[Dataset entries]
========================
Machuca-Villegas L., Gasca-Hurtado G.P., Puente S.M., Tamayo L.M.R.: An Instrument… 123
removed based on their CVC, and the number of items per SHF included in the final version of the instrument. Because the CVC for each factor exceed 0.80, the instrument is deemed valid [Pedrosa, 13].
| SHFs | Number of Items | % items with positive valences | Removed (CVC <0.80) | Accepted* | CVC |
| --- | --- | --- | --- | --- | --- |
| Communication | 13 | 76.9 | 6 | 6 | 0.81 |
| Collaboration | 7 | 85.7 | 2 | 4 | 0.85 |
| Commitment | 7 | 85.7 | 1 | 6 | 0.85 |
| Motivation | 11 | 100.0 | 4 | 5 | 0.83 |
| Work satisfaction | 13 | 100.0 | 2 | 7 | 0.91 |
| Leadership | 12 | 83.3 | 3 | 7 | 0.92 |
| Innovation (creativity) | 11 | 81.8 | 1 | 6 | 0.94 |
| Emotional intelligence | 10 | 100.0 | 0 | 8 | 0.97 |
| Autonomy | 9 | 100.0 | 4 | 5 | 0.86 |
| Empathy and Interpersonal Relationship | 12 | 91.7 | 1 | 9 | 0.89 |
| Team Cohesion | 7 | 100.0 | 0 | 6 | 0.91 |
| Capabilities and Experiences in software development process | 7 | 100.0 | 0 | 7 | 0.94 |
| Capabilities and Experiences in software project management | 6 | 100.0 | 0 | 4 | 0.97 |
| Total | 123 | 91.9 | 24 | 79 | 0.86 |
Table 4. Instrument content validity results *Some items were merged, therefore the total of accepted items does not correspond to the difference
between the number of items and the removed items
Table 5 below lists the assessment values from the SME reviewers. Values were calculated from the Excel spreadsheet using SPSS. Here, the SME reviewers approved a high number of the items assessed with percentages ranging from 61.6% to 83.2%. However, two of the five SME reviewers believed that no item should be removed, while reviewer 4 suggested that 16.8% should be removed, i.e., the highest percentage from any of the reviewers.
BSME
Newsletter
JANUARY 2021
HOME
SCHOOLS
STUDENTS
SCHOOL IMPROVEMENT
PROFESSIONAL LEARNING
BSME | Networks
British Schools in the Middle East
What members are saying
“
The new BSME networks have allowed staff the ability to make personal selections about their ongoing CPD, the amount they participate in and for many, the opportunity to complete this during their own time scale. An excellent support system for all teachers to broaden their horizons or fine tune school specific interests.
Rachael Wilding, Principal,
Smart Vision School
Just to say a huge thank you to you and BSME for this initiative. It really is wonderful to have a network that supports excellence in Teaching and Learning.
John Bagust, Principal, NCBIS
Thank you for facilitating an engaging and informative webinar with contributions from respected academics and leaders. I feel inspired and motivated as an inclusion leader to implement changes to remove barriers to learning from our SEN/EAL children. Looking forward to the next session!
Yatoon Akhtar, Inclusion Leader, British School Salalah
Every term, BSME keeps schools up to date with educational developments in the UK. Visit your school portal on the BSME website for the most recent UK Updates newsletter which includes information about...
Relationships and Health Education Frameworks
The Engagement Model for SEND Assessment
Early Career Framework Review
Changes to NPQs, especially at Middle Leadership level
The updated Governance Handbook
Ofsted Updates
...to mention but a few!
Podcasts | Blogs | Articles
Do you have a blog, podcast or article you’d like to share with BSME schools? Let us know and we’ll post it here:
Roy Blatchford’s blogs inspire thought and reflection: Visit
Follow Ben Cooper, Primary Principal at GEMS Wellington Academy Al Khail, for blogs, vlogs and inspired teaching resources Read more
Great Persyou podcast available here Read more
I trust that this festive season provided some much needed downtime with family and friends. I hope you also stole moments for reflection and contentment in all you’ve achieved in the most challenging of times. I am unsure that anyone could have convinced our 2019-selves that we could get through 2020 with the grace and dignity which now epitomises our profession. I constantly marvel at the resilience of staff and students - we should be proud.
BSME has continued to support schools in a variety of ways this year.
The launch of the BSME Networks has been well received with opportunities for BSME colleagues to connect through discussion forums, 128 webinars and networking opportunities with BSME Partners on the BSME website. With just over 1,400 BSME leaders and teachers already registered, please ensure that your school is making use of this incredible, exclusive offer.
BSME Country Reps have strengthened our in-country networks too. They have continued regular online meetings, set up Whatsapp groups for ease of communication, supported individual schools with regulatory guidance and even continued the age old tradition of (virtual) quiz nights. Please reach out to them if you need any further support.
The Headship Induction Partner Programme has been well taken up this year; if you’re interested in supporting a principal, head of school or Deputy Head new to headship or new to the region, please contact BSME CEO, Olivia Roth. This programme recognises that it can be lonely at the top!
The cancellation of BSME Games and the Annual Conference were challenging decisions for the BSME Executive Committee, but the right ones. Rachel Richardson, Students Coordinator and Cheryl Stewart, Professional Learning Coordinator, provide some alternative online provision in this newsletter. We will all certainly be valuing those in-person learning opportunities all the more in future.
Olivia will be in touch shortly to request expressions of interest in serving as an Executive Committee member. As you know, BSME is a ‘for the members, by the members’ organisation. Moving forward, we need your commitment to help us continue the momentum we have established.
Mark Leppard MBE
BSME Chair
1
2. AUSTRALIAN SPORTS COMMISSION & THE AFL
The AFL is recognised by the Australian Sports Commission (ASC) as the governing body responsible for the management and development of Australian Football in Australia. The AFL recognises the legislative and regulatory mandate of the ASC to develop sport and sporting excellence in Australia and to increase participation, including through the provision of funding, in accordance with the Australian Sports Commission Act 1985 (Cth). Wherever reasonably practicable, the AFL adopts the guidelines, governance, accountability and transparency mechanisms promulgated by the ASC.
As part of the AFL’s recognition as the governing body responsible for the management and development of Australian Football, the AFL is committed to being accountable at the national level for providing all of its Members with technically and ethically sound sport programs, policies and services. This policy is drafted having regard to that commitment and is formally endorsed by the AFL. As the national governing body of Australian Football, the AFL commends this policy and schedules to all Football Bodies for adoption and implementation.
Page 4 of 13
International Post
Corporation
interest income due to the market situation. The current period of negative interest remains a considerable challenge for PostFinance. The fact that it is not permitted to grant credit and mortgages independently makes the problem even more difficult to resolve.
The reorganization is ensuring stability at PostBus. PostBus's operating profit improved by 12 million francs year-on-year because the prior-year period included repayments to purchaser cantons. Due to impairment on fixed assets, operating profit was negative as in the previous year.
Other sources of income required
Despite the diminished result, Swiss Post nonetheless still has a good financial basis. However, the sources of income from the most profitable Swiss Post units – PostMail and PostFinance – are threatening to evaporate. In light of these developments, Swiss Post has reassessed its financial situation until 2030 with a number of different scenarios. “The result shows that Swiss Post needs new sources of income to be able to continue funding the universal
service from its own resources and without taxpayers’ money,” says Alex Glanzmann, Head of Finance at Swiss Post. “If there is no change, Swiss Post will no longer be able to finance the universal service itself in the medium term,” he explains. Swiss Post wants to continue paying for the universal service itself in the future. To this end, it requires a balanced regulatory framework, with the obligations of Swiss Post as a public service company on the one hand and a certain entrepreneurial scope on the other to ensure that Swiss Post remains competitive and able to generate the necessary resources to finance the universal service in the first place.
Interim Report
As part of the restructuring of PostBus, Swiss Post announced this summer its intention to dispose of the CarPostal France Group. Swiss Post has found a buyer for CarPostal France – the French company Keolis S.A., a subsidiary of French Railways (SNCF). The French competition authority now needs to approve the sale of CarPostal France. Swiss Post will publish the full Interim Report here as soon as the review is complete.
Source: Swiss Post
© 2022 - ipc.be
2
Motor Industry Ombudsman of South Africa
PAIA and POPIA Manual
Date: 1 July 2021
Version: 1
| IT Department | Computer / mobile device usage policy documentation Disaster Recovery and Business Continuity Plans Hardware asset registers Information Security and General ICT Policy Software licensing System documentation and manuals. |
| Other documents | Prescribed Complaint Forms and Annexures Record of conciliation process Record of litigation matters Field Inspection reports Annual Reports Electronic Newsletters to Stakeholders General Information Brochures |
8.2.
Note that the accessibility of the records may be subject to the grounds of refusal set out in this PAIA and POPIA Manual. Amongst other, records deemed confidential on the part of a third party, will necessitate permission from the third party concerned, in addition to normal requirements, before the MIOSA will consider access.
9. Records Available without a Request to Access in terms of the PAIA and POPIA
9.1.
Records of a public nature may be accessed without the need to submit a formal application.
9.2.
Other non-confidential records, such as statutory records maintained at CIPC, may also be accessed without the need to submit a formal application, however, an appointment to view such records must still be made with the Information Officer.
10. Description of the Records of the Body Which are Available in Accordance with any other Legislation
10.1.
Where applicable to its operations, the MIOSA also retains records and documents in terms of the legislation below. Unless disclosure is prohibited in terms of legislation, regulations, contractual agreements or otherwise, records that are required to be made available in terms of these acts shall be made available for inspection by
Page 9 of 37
========================
**Your goal**
Output exactly the lines of the records from the first through the one bearing "6 | 6 | 0.81 |", both ends included.

**Exercise result**
Machuca-Villegas L., Gasca-Hurtado G.P., Puente S.M., Tamayo L.M.R.: An Instrument… 123
removed based on their CVC, and the number of items per SHF included in the final version of the instrument. Because the CVC for each factor exceed 0.80, the instrument is deemed valid [Pedrosa, 13].
| SHFs | Number of Items | % items with positive valences | Removed (CVC <0.80) | Accepted* | CVC |
| --- | --- | --- | --- | --- | --- |
| Communication | 13 | 76.9 | 6 | 6 | 0.81 |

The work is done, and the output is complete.